この姿勢が、本当に日韓の友好になるのだろうか、疑問に残る。子供達の世代のことを考えたら、韓国政府はもっと日本の貢献を積極的に認めても良いのではないだろうか。その疑問を抱きながら、上海行きの機内でこのコラムを執筆している。フライトアテンダントが、慌ただしく到着準備をしている。僕も、もうそろそろパソコンを閉じることにしよう。
2012年11月4日
ソウルから上海行きの機内にて
堀義人
追記「ソウル訪問に至るまで」
時は11月。翌年4月に福岡にグロービスを開校することが決まり、たびたび福岡を訪問していた。福岡からソウルは、本当にひとっ飛びだ。福岡―東京よりも近い。ソウルの次は、上海に向かう予定だ。今、グロービスのフルタイムの学生を集めるツアーを実施しており、そのMBAツアーに合わせてアジアの各都市を歴訪し、各地でスピーチしているのだ。

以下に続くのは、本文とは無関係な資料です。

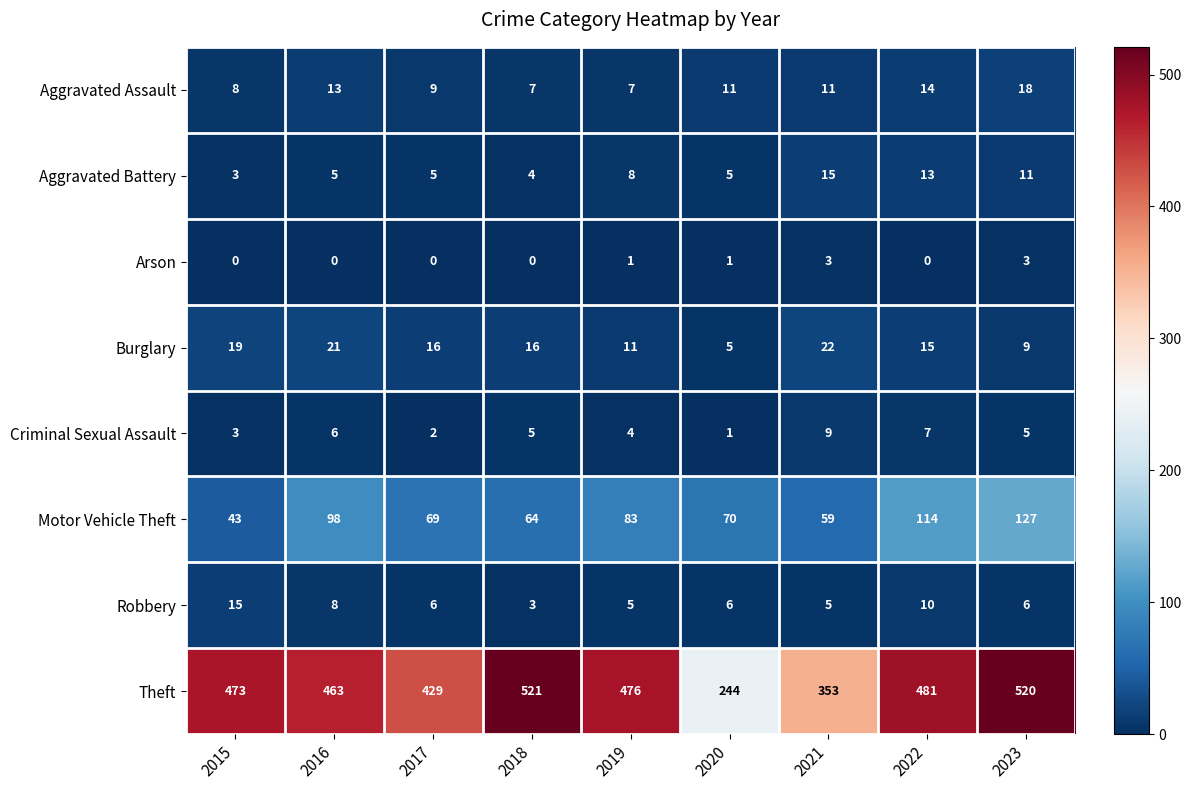

What is the difference between the highest and lowest values at 2016?

463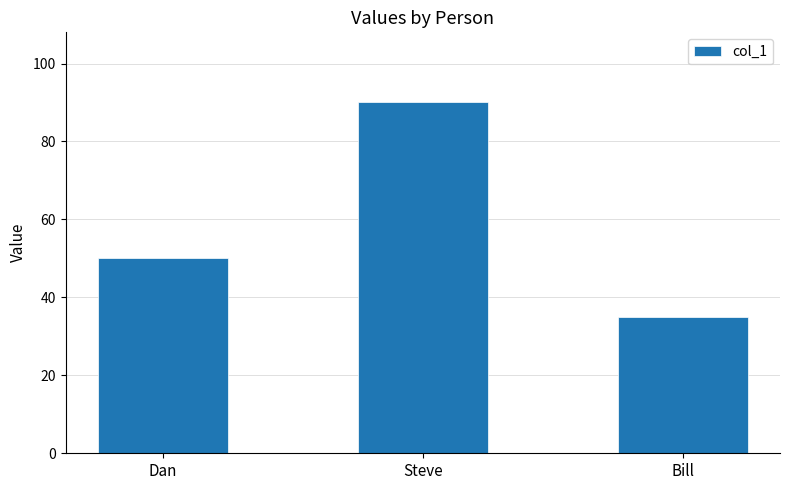

Reading right to left, extract all data points from this chart.

Bill=35	Steve=90	Dan=50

アジアの重点10都市のうち、僕がスピーチするのは、5都市。ソウル、上海以外には、香港、シンガポール、クアラルンプール(KL)だ。僕がスピーチ行脚するのは、今年で最後だ。来年からは、他の教員の方々にお願いする予定だ。今年から始まったフルタイムの英語MBAは、とても順調に滑り出しており、僕が行脚しなくても良い学生が集まる見込みが立ってきたからだ。
僕は、11月2日の金曜日の午前中に福岡からソウルに入り、ソウルにあるビジネススクール(経営大学院)を一件訪問し、その晩ソウルで、グロービスのスピーチを実施した。そして翌土曜日の朝9時に、漢河を見下ろす南山に位置するホテルを出て、この「日本統治時代のソウルを訪ねる旅」を始めたのだ。